Ils ont lâché la truelle pour investir les ruelles. 7 000 maçons ont battu le pavé à Lausanne, en Suisse romande, ce mardi 4 novembre, à l’appel du syndicat l’Unia. « Pas de maçons, pas de maison ! » ont-ils clamé entre deux coups de sifflet ou de vuvuzela, leur casquette floquée « grève » vissée sur la tête. La veille de ce cortège unitaire, autant de travailleurs du bâtiment avaient déjà débrayé à Genève, Fribourg ou La Chaux-de-Fonds. Ces manifestations faisaient suite à celles du vendredi précédent dans le canton du Tessin, en Suisse italienne. Selon le syndicat, jusqu’à 80 % des chantiers étaient bloqués dans certaines régions. « Une grosse partie des chantiers de l’Arc lémanique est à l’arrêt. La mobilisation est plus importante qu’en 2022 », s’est réjoui Pietro Carrobio, responsable du secteur construction d’Unia Vaud, auprès de la Radio Télévision Suisse (RTS)
Depuis plusieurs mois, les négociations autour de la nouvelle convention collective nationale du secteur, qui couvre 80 000 travailleurs, sont au point mort, en raison de profonds désaccords entre directions et syndicats. « On nous donne les mêmes conditions que nos grands-pères », s’est indigné José Sebastiao, d’Unia Genève, auprès de la RTS. Les grévistes refusent de travailler plus de huit heures par jour, comme le proposent les employeurs du secteur, ou de rattraper le samedi matin les heures perdues à cause des intempéries.
« Les maçons méritent aussi de voir leurs enfants le soir après le travail », défendent les syndicats de cette profession déjà soumise à des journées « interminables » et « physiquement pénibles ». « Je pars à 5 h 30, je rentre vers 18 h, je mange avec ma famille et je vais au lit. Vous n’avez pas le temps pour autre chose », témoigne un ouvrier du bâtiment à un média suisse. Soumis à des cadences accrues, les as du ciment voient se multiplier les burn-out et les accidents du travail. A peu près un mort toutes les deux semaines, déplore François Clément, secrétaire régional du syndicat Unia à Fribourg. Les grévistes revendiquent le paiement de la pause-café matinale, l’inclusion dans le temps de travail de la totalité du trajet entre le dépôt et le chantier — qui peut durer jusqu’à deux heures —, ainsi qu’une meilleure rémunération.

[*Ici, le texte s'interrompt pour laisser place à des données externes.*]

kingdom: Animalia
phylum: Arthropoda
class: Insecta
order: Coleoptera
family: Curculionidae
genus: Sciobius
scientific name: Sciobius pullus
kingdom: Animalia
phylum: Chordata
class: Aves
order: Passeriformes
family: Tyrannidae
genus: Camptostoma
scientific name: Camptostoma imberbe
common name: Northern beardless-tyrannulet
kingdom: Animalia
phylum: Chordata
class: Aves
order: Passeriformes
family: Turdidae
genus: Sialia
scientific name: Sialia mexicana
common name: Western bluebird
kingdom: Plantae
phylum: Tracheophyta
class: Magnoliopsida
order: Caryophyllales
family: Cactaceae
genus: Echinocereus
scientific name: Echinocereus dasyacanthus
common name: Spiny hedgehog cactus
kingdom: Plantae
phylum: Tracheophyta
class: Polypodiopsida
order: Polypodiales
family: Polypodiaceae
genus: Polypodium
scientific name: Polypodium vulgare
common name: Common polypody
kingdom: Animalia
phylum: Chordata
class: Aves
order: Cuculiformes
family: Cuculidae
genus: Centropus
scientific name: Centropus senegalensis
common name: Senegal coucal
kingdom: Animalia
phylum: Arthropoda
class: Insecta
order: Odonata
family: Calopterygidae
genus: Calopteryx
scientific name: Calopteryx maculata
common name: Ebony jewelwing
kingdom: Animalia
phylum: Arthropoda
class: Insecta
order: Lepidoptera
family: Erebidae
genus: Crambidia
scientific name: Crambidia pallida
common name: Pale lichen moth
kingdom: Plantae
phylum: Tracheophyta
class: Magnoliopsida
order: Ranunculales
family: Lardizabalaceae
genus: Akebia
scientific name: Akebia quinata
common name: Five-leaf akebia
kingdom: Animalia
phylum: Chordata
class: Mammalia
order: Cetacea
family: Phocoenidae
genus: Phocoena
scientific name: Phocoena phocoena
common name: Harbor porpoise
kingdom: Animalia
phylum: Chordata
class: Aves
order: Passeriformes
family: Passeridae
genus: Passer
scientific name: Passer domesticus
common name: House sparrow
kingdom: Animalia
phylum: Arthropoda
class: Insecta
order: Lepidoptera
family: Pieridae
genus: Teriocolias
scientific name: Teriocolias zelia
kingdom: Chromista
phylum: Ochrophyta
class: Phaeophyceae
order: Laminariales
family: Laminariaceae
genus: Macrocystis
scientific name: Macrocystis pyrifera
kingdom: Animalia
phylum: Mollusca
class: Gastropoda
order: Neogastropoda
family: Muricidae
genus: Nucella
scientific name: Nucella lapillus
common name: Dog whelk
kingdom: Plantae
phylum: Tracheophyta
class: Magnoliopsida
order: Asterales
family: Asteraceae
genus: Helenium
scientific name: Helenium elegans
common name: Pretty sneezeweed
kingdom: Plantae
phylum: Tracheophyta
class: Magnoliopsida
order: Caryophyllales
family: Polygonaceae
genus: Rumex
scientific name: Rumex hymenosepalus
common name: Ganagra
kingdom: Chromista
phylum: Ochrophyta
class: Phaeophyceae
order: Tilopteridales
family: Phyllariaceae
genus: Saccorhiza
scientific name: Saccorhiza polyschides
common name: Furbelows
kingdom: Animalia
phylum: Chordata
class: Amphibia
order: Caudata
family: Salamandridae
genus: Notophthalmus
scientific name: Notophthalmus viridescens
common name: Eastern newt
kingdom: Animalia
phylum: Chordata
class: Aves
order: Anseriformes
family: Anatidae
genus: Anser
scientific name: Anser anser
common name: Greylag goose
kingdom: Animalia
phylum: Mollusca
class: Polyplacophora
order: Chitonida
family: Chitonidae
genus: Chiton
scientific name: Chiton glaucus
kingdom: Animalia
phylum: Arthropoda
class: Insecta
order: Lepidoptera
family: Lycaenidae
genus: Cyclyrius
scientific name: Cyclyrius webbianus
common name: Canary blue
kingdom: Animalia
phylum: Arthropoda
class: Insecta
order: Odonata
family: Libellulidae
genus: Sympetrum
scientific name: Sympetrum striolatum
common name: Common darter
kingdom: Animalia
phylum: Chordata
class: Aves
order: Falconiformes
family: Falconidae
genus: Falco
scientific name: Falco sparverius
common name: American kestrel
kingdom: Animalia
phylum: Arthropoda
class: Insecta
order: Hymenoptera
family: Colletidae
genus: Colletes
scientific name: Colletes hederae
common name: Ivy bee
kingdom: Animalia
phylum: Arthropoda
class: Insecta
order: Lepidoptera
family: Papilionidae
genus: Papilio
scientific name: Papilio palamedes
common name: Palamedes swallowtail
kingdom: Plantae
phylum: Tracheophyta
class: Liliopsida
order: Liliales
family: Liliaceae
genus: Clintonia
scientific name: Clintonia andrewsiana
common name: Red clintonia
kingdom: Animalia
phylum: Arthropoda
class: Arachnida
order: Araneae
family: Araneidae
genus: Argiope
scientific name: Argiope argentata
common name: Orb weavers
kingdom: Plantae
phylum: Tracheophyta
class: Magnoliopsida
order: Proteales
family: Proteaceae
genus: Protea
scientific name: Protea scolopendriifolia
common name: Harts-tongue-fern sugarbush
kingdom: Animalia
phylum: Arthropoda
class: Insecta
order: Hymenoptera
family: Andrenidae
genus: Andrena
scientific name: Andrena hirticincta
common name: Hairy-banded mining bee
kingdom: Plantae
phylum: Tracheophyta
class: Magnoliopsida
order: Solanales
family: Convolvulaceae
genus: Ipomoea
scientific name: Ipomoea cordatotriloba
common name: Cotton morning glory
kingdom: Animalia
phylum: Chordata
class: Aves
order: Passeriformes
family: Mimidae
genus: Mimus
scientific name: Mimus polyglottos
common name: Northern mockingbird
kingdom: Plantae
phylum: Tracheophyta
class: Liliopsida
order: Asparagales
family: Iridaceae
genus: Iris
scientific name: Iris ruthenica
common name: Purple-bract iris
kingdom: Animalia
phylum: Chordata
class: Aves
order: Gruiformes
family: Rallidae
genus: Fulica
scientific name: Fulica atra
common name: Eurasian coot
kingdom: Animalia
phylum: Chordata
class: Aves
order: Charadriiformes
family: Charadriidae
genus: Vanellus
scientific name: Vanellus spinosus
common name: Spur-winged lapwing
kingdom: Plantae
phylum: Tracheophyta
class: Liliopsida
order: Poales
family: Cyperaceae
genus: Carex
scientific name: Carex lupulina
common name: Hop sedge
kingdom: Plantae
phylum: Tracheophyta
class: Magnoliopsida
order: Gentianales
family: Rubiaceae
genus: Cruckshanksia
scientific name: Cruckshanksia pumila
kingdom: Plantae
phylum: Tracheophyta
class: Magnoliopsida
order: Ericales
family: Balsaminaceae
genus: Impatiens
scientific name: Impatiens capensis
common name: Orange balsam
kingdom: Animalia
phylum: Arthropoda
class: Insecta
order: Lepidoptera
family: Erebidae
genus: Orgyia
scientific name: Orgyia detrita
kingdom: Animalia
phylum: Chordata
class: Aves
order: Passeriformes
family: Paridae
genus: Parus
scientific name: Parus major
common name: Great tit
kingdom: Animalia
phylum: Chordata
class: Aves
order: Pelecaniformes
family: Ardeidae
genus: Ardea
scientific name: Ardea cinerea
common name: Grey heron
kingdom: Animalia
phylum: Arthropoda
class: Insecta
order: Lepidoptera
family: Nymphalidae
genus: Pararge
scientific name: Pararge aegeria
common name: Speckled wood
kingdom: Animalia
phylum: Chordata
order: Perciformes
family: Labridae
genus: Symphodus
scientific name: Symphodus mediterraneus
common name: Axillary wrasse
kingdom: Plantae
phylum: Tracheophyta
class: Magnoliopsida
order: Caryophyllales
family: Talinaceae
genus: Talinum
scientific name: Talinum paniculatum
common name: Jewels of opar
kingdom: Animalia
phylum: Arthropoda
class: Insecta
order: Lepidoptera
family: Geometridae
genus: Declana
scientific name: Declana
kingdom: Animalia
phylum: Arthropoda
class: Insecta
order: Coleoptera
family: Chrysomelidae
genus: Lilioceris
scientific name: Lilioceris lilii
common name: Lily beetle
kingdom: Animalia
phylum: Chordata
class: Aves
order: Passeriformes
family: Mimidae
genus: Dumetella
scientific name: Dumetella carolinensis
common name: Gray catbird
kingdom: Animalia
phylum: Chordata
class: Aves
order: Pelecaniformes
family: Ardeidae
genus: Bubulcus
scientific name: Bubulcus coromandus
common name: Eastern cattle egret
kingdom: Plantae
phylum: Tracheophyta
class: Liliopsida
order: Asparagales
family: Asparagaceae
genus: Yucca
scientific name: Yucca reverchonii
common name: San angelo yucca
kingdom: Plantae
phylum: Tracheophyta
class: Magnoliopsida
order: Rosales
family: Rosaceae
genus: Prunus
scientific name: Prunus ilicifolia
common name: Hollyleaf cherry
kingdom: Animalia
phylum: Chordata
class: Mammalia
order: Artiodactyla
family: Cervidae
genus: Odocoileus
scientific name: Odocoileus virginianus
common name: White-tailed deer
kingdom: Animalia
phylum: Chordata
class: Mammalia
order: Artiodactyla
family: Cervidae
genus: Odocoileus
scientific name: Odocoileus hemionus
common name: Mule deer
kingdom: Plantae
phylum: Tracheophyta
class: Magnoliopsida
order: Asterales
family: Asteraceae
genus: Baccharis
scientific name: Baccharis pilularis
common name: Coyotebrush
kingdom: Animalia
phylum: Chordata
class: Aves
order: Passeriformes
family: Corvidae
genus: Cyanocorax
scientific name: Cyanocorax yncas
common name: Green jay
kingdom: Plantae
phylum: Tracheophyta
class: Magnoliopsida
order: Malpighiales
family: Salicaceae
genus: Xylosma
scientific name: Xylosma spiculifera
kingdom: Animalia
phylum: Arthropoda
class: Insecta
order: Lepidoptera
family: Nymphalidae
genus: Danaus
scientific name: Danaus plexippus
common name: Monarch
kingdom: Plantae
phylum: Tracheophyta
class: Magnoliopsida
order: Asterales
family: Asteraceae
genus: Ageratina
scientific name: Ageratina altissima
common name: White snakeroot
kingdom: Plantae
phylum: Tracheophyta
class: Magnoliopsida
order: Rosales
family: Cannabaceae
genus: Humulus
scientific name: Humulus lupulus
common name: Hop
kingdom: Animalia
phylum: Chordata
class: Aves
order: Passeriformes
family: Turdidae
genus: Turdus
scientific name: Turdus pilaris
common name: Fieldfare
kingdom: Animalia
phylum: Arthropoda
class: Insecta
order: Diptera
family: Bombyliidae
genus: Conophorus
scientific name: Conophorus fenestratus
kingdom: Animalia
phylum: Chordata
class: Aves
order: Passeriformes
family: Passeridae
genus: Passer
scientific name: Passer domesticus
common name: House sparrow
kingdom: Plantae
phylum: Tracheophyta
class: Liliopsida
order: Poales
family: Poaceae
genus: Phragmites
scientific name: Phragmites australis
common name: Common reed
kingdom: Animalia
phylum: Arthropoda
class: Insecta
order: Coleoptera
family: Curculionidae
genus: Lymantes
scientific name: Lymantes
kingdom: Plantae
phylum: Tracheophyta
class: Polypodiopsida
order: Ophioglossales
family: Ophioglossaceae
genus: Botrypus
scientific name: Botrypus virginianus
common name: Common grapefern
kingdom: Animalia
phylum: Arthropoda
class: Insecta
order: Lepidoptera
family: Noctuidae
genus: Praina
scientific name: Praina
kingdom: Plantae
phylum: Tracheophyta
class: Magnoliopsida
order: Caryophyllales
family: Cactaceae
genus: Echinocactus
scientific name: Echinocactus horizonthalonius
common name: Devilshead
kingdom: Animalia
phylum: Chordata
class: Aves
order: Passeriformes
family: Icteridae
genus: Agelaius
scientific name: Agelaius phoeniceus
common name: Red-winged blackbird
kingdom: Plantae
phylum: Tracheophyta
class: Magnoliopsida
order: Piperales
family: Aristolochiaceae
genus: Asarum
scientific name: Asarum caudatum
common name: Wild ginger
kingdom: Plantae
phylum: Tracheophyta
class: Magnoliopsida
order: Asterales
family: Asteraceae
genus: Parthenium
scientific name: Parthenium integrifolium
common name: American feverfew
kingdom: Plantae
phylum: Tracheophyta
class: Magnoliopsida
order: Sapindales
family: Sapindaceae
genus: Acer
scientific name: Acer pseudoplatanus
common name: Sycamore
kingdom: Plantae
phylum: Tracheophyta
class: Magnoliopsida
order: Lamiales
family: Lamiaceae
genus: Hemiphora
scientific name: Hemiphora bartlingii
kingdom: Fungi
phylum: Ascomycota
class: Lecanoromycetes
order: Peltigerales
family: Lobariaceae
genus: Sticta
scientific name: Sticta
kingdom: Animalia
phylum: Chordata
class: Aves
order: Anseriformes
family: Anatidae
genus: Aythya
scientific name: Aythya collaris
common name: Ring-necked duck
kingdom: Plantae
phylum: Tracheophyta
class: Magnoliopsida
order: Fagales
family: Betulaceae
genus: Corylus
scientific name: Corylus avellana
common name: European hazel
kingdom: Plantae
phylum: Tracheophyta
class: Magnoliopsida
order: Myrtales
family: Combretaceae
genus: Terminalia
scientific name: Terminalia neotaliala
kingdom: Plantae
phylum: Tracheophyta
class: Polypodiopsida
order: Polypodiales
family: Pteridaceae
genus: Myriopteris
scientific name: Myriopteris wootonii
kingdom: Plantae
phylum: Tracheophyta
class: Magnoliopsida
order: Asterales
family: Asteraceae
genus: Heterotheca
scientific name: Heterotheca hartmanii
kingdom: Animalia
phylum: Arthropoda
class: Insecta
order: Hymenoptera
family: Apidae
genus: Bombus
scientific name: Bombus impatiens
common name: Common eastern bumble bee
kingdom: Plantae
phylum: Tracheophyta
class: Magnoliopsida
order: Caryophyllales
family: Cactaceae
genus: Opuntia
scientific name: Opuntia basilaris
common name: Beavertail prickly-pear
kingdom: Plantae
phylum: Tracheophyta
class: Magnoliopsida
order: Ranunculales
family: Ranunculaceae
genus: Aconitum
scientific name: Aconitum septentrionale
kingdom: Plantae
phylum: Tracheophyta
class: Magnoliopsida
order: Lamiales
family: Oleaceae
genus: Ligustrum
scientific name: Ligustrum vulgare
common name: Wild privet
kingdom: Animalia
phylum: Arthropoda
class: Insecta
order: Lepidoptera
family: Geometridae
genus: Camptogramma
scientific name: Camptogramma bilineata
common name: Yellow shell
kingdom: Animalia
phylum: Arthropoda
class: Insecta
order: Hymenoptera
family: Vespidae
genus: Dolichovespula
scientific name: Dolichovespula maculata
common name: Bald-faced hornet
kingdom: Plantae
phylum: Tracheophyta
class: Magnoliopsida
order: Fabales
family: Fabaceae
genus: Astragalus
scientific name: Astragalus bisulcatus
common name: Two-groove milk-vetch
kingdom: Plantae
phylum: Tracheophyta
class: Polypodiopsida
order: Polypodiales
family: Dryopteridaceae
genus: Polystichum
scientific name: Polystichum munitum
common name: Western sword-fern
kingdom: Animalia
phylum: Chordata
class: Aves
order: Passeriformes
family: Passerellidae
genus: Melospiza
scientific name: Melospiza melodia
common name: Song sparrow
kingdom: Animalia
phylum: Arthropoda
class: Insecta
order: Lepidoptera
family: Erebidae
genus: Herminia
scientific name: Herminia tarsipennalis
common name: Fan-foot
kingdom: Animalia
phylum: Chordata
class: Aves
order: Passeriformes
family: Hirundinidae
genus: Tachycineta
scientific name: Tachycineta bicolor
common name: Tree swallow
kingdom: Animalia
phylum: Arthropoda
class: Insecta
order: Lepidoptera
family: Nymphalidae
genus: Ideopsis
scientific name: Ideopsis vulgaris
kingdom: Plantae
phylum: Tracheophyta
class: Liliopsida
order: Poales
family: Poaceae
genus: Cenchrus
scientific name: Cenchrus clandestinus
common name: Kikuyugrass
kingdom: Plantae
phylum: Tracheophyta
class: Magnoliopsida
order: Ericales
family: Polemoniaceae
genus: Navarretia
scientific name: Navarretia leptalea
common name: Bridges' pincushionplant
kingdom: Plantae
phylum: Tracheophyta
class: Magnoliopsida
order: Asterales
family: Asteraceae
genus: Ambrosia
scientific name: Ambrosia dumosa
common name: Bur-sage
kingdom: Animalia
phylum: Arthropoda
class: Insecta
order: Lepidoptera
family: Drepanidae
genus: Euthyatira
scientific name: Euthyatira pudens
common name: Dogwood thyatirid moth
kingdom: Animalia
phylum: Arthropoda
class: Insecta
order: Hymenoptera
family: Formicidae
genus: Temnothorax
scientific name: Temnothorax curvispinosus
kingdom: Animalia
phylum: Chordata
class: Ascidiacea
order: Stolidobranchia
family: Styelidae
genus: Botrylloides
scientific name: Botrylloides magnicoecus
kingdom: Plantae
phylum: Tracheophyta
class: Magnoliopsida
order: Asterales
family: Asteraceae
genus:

De leur côté, les entreprises du BTP évoquent plutôt la nécessité d’« une plus grande souplesse » dans la gestion des salaires. Comprendre : jusqu’à 25 % de rémunération en moins pour les jeunes travailleurs pendant les cinq premières années suivant la fin de leur apprentissage, dénonce Unia. Réunis au sein de la Société suisse des entrepreneurs (SSE), les patrons du secteur se sont dits, par la voix de son vice-président, « surpris et déçus » par ces grèves précipitées, qui rompent selon eux l’accord de « paix sociale signée jusqu’au 31 décembre ». Certains chefs d’entreprises y voient « une instrumentalisation des maçons » dans ce qu’ils qualifient de « gesticulation syndicale ». Ces réprimandes patronales ne devraient toutefois pas empêcher de nouvelles mobilisations massives, prévues cette fois en Suisse alémanique, le 14 novembre, à Zurich.